For months, countries around the world had already been taking action against the virus. Increased cases led to mass quarantines and more testing.
But, the decision from the WHO is rare, even for a disease that’s spread worldwide. The world’s last official pandemic was in 2009, caused by the H1N1 swine flu.
With the entire globe now working to slow the COVID-19 pandemic, what does that term mean?
What is a Global Pandemic?
Before getting to a pandemic, we should touch on its predecessor: the epidemic.
An epidemic is an infectious disease that spreads quickly over one region. Usually contained to a country or group of countries, the disease spreads from person to person, but is temporary. While case numbers may exceed expectations, as we sometimes see during flu season, the epidemic remains mostly contained to one area.
A pandemic moves beyond that contained area. Once a new disease reaches pandemic level, it has spread across the globe. Not only has the disease spread worldwide, but transmission is continuous.
What Changes When a Pandemic is Declared?
A pandemic declaration doesn’t come out of nowhere. Like we said, a disease needs to reach outbreak and epidemic levels before it is a pandemic. By the point of a pandemic declaration, governments around the world should already be taking action against the disease.
Foreign governments may restrict all travel or trade. Health clinics and hospitals might also receive additional support for the disease.
But, with many countries already taking action against COVID-19, there may not be much change from this announcement.
Why are Global Pandemics so Rare?
There is a reason the WHO declares global pandemics on rare occasions. Even during the worst epidemics, viral infections that can spread so easily don’t come about often.
Take the 2014 Ebola epidemic.
Despite earning worldwide attention, the virus itself did not reach that far. After starting in West Africa, the virus only reached four countries outside the continent. Compared to swine flu and COVID-19, that reach is incredibly small.

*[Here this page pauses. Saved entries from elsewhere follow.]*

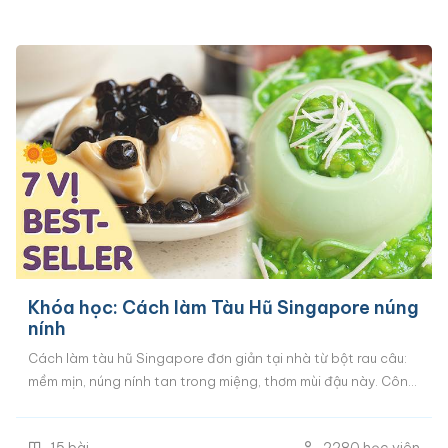
Khóa học: Cách làm Tàu Hũ Singapore núng
nính
Cách làm tàu hũ Singapore đơn giản tại nhà từ bột rau câu:
mềm mịn, núng nính tan trong miệng, thơm mùi đậu này. Công
thức chuẩn Singapore với 7 vị tàu hũ luôn “cháy hàng” trong
các tiệm ăn vặt mùa hè: tàu hũ trân châu đường đen, tàu hũ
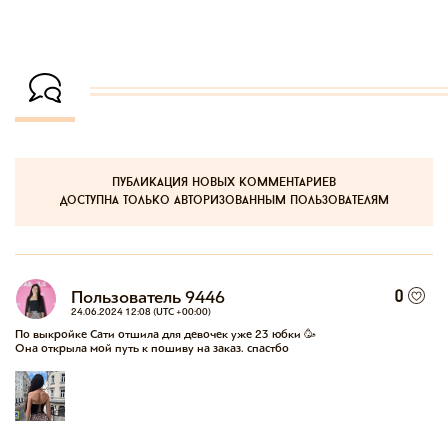
публикация новых комментариев
доступна только авторизованным пользователям
Пользователь 9446
0
24.06.2024 12:08 (UTC +00:00)
По выкройке Сати отшила для девочек уже 23 юбки 🥳

Она открыла мой путь к пошиву на заказ. спастбо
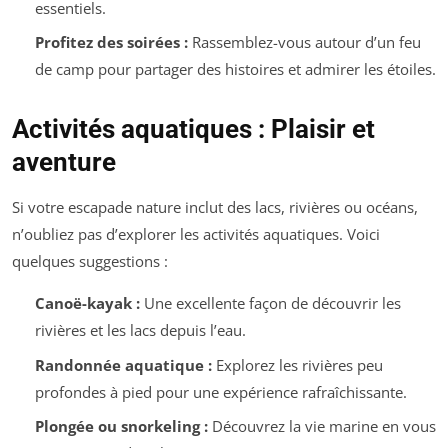
essentiels.
Profitez des soirées :
Rassemblez-vous autour d’un feu
de camp pour partager des histoires et admirer les étoiles.
Activités aquatiques : Plaisir et
aventure
Si votre escapade nature inclut des lacs, rivières ou océans,
n’oubliez pas d’explorer les activités aquatiques. Voici
quelques suggestions :
Canoë-kayak :
Une excellente façon de découvrir les
rivières et les lacs depuis l’eau.
Randonnée aquatique :
Explorez les rivières peu
profondes à pied pour une expérience rafraîchissante.
Plongée ou snorkeling :
Découvrez la vie marine en vous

One other key reason for waiting to declare a pandemic is fear of panic. The WHO waits on the announcement due to worries about an extreme reaction from the public and local governments.

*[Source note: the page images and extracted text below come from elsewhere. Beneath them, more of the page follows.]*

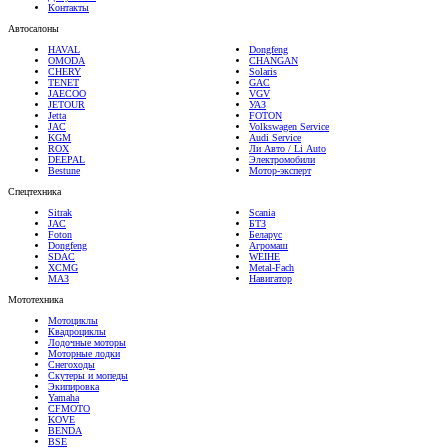
Автосалоны
HAVAL
Dongfeng
OMODA
CHANGAN
CHERY
Solaris
TENET
GAC
JAECOO
VGV
JETOUR
УАЗ
Jetta
FOTON
JAC
Volkswagen Service
KGM
Audi Service
ROX
Ли Авто / Li Auto
DEEPAL
Электромобили
Bestune
Мотор-эксперт
Спецтехника
Sitrak
Scania
JAC
БТЗ
Foton
Беларус
Dongfeng
Агромаш
SDAC
WEIHE
XCMG
Metal-Fach
МАЗ
Навигатор
Мототехника
Мотоциклы
Квадроциклы
Лодочные моторы
Моторные лодки
Снегоходы
Скутеры и мопеды
Экипировка
Yamaha
CFMOTO
KOVE
BENDA
BSE
Услуги и товары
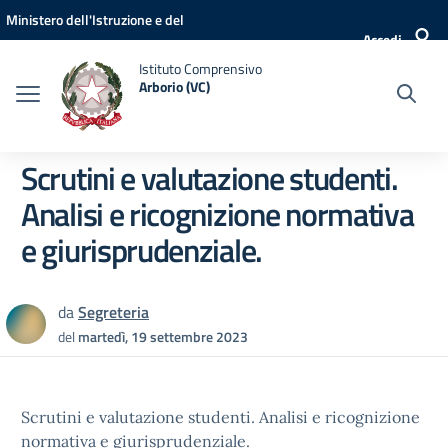
Vai ai contenuti
Vai al menu di navigazione
Vai al footer
Ministero dell'Istruzione e del
Accedi
Merito
Istituto Comprensivo
Arborio (VC)
Scrutini e valutazione studenti.
Analisi e ricognizione normativa
e giurisprudenziale.
da
Segreteria
del
martedì, 19 settembre 2023
Scrutini e valutazione studenti. Analisi e ricognizione
normativa e giurisprudenziale.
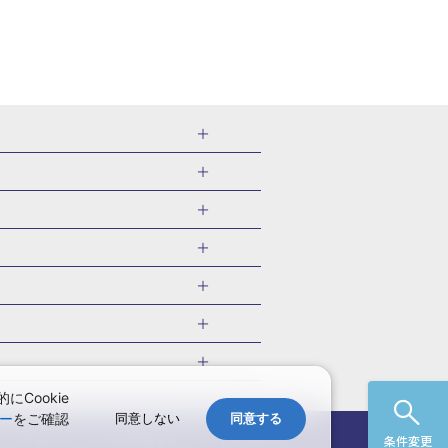
千葉県
茨城県
岐阜県
愛知県
・旅館
愛媛県
中国
ル・旅館
北海道)
鹿児島県
沖縄県
・旅館
やま温泉(山形)
ツアー
ル・旅館
福井)
関東
千葉旅行・ツアー
・旅館
四万温泉(群馬)
福井旅行・ツアー
館
熱川温泉(静岡)
 国内版
ツアー
・旅館
部温泉(山梨)
兵庫旅行・ツアー
国内旅行
Cookie
・旅館
関西
ー
をご確認
同意しない
同意する
愛媛旅行・ツアー
国内旅行
)
玉造温泉(島根)
システムメンテナンスの
お知らせ
サイトマップ
条件変更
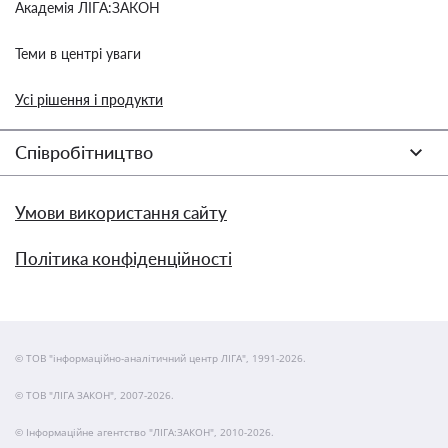
Академія ЛІГА:ЗАКОН
Теми в центрі уваги
Усі рішення і продукти
Співробітництво
Умови використання сайту
Політика конфіденційності
© ТОВ "інформаційно-аналітичний центр ЛІГА", 1991-2026.
© ТОВ "ЛІГА ЗАКОН", 2007-2026.
© Інформаційне агентство "ЛІГА:ЗАКОН", 2010-2026.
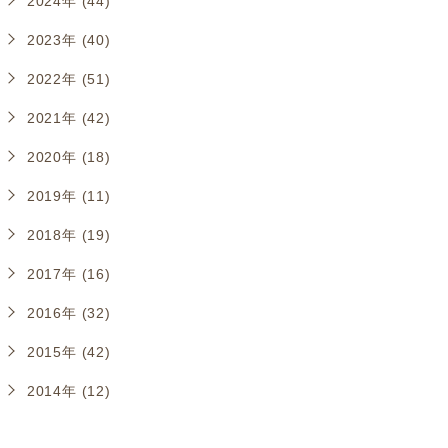
2024年 (44)
2023年 (40)
2022年 (51)
2021年 (42)
2020年 (18)
2019年 (11)
2018年 (19)
2017年 (16)
2016年 (32)
2015年 (42)
2014年 (12)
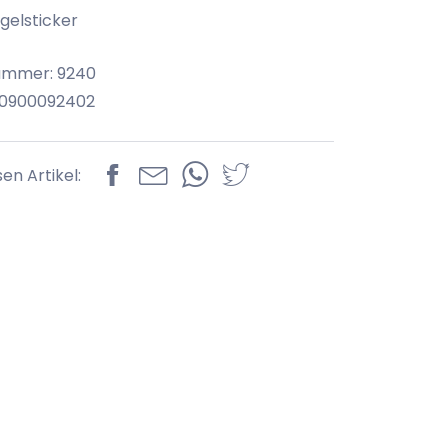
gelsticker
ummer: 9240
70900092402
sen Artikel:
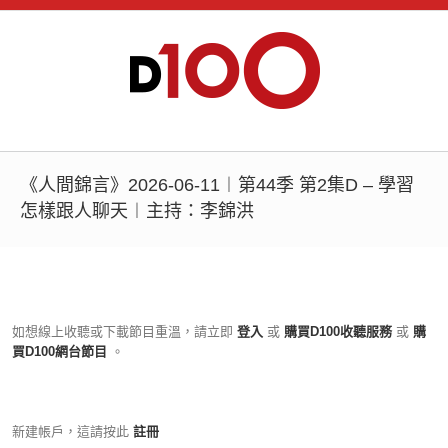
《人間錦言》2026-06-11︱第44季 第2集D – 學習
怎樣跟人聊天︱主持：李錦洪
如想線上收聽或下載節目重溫，請立即
登入
或
購買D100收聽服務
或
購
買D100網台節目
。
新建帳戶，這請按此
註冊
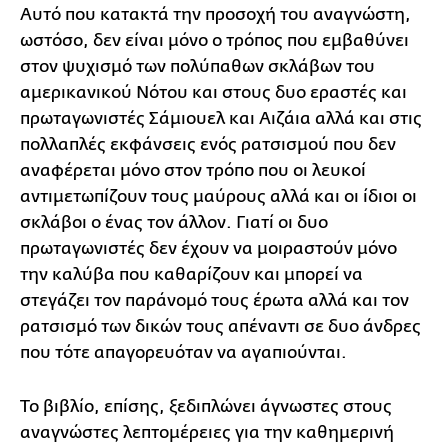
Αυτό που κατακτά την προσοχή του αναγνώστη,
ωστόσο, δεν είναι μόνο ο τρόπος που εμβαθύνει
στον ψυχισμό των πολύπαθων σκλάβων του
αμερικανικού Νότου και στους δυο εραστές και
πρωταγωνιστές Σάμιουελ και Αιζάια αλλά και στις
πολλαπλές εκφάνσεις ενός ρατσισμού που δεν
αναφέρεται μόνο στον τρόπο που οι λευκοί
αντιμετωπίζουν τους μαύρους αλλά και οι ίδιοι οι
σκλάβοι ο ένας τον άλλον. Γιατί οι δυο
πρωταγωνιστές δεν έχουν να μοιραστούν μόνο
την καλύβα που καθαρίζουν και μπορεί να
στεγάζει τον παράνομό τους έρωτα αλλά και τον
ρατσισμό των δικών τους απέναντι σε δυο άνδρες
που τότε απαγορευόταν να αγαπιούνται.
Το βιβλίο, επίσης, ξεδιπλώνει άγνωστες στους
αναγνώστες λεπτομέρειες για την καθημερινή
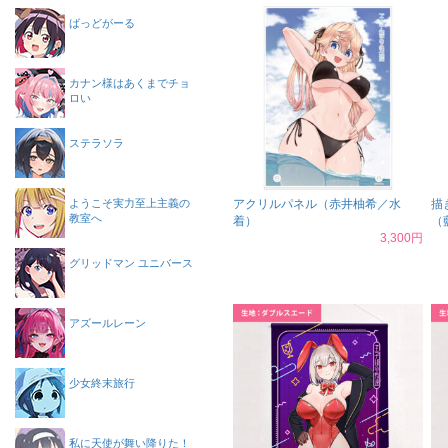
ばっどがーる
カナン様はあくまでチョ
ロい
ステラソラ
ようこそ実力至上主義の
アクリルパネル（赤井柚希／水
描
教室へ
着）
（
3,300円
グリッドマン ユニバース
アズールレーン
少女終末旅行
私に天使が舞い降りた！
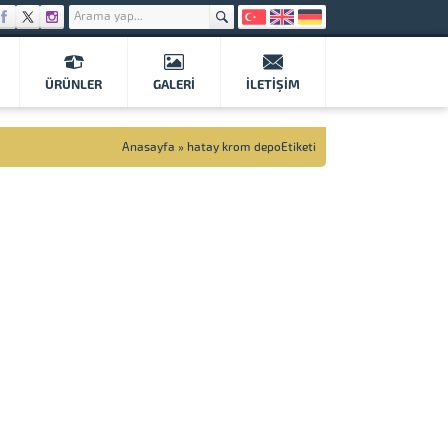
ÜRÜNLER
GALERI
İLETIŞIM
Anasayfa
»
hatay krom depoEtiketi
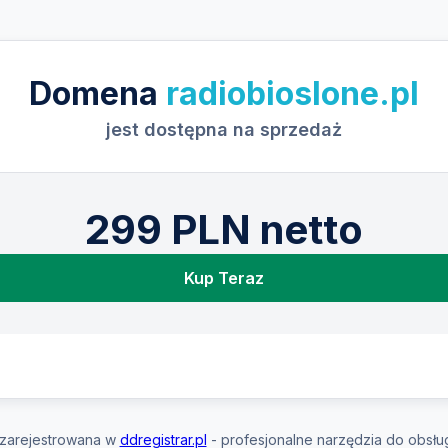
Domena
radiobioslone.pl
jest dostępna na sprzedaż
299 PLN netto
Kup Teraz
zarejestrowana w
ddregistrar.pl
- profesjonalne narzędzia do obsłu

The Director General of the WHO, Tedros Adhanom Ghebreyesus, elaborated on this decision when speaking about the coronavirus pandemic.

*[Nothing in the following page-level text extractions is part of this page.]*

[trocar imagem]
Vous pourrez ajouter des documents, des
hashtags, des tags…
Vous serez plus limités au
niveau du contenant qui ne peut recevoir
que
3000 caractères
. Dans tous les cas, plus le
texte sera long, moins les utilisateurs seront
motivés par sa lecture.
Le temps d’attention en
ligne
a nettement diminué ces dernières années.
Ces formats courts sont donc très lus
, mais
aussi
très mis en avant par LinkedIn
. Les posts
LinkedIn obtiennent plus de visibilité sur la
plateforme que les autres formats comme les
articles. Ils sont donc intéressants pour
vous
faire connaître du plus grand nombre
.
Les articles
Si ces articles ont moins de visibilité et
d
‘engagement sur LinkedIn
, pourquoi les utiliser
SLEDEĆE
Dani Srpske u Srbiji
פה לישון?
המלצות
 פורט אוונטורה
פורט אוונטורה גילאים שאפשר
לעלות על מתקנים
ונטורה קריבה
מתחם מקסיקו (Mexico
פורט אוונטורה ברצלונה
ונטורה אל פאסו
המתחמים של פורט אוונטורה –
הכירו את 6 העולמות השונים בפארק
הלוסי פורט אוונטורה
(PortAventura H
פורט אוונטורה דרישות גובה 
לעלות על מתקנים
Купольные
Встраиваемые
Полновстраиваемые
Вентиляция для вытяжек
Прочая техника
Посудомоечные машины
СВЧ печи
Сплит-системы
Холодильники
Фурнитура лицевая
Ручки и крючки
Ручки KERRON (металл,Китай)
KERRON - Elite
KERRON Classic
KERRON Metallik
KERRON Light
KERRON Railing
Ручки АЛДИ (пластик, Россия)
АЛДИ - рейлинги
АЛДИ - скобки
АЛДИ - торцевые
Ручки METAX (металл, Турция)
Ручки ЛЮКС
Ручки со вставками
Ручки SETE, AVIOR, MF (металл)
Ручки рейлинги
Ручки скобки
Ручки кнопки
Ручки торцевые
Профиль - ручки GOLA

“Pandemic is not a word to use lightly or carelessly. It is a word that, if misused, can cause unreasonable fear, or unjustified acceptance that the fight is over, leading to unnecessary suffering and death,” said Tedros.
He added that a declaration of pandemic doesn’t change how officials should act toward the disease.
The History of Pandemics
As we mentioned above, the most recent pandemic was caused by swine flu. But, there’s still a notable list of pandemics before H1N1.
Another H1N1 strain caused a pandemic over 100 years ago. The Spanish flu caused 50 million deaths around the world in 1918. The pandemic lasted until summer 1919, infecting about 500 million people.
While lesser known, the Asian flu in 1957 also caused over 1 million deaths. The virus started in Hong Kong, with over 100,000 people in the United States dying from the virus.
Some pandemics have been going on for decades. That’s the case for the HIV/AIDS pandemic, with the first cases officially reported in 1981. Since that time, over 33 million people have died from the virus around the world.
Before the WHO was around to make a declaration, there were many pandemics throughout history. The world’s first cholera pandemic started in 1817, leading to over 1 million deaths.
Probably the most feared pandemic in history stared almost 800 years ago. The Black Death began in 1347, with the bubonic plague killing one-third of the world’s population.